While the Committee has the responsibilities and powers set forth in this Charter, it is not the duty of the Committee to plan or conduct audits or to determine that the Company’s financial statements are complete and accurate and are in accordance with generally accepted accounting principles.
Nothing contained in this Charter is intended to alter or impair the operation of the “business judgment rule” as interpreted by the courts under the Delaware General Corporation Law. Further, nothing contained in this Charter is intended to alter or impair the right of the Members to rely, in discharging their responsibilities, on the records of the Company and on other information presented to the Committee, Board or Company by its officers or employees or by outside experts and advisers such as the Company’s independent auditor.
Structure & Meetings
The chairperson of the Committee shall be designated by the Board or, in the absence of such a designation, by a majority of the Members. The designated chairperson shall preside at each meeting of the Committee and, in consultation with the other Members, shall set the frequency and length of each meeting and the agenda of items to be addressed at each meeting. In the absence of the designated chairperson at any meeting of the Committee, the Members present at such meeting shall designate a chairperson pro tem to serve in that capacity for the purposes of such meeting (not to include any adjournment thereof) by majority vote. The chairperson (other than a chairperson pro tem) shall ensure that the agenda for each meeting is distributed to each Member in advance of the applicable meeting.
The Committee shall meet as often as it determines to be necessary and appropriate, but not less than quarterly each year. The Committee may establish its own schedule, provided that it shall provide such schedule to the Board in advance. The chairperson of the Committee or a majority of the Members may call special meetings of the Committee upon notice as is required for special meetings of the Board in accordance with the Company’s bylaws. A majority of the appointed Members, but not less than two (2) Members, shall constitute a quorum for the transaction of business. Members may participate in a meeting through use of conference telephone or similar communications equipment, so long as all Members participating in such meeting can hear one another, and such participation shall constitute presence in person at such meeting.
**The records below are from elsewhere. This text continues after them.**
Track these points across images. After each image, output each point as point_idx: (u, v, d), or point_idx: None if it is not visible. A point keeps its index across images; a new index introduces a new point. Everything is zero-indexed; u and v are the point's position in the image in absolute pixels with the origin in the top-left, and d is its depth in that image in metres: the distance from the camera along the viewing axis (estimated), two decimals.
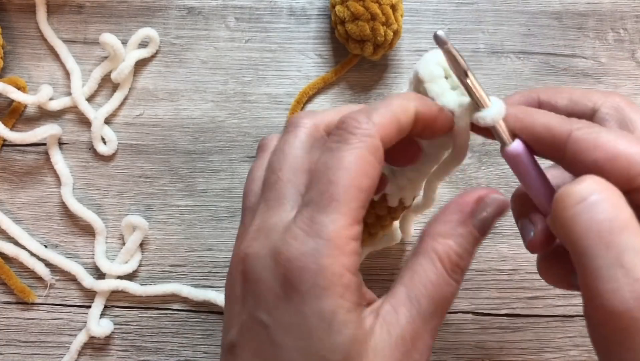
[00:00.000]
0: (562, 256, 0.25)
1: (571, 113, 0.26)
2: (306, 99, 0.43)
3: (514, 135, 0.24)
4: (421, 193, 0.34)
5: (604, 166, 0.21)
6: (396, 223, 0.38)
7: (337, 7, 0.40)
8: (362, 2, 0.39)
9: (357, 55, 0.43)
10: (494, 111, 0.24)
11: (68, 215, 0.41)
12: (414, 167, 0.29)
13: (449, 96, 0.26)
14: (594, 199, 0.20)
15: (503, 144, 0.25)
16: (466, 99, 0.25)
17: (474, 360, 0.38)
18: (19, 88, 0.42)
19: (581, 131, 0.22)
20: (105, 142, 0.42)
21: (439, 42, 0.23)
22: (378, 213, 0.33)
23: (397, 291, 0.22)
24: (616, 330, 0.19)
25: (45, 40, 0.44)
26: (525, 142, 0.24)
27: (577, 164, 0.22)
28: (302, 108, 0.43)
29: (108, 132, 0.42)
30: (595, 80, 0.44)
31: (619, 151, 0.21)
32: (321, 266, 0.21)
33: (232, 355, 0.23)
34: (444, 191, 0.42)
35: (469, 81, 0.24)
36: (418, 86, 0.27)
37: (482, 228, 0.23)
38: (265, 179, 0.25)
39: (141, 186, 0.42)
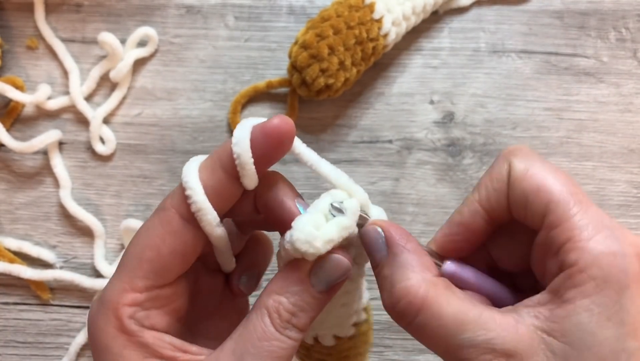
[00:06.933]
0: None
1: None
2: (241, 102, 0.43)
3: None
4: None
5: None
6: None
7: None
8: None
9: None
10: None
11: (66, 216, 0.41)
12: (341, 302, 0.27)
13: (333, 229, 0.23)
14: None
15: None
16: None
17: None
18: (17, 87, 0.42)
19: None
20: (103, 142, 0.42)
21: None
22: (321, 358, 0.30)
23: (225, 346, 0.22)
24: None
25: (43, 39, 0.44)
26: None
27: None
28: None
29: (106, 131, 0.42)
30: (597, 79, 0.44)
31: None
32: (95, 327, 0.23)
33: None
34: (443, 192, 0.41)
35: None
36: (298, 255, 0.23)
37: (322, 286, 0.23)
38: None
39: (139, 186, 0.42)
The Committee may meet with any person or entity in executive session as desired by the Committee. The Committee shall meet with the Company’s independent auditors, at such times as the Committee deems appropriate, to review the independent auditor’s examination and management report.
Unless the Committee by resolution determines otherwise, any action required or permitted to be taken by the Committee may be taken without a meeting if all Members consent thereto in writing and the writing or writings are filed with the minutes of the proceedings of the Committee. The Committee may form and delegate authority to subcommittees when appropriate.
The Committee shall maintain written minutes of its meetings, which minutes shall be filed with the minutes of the meetings of the Board.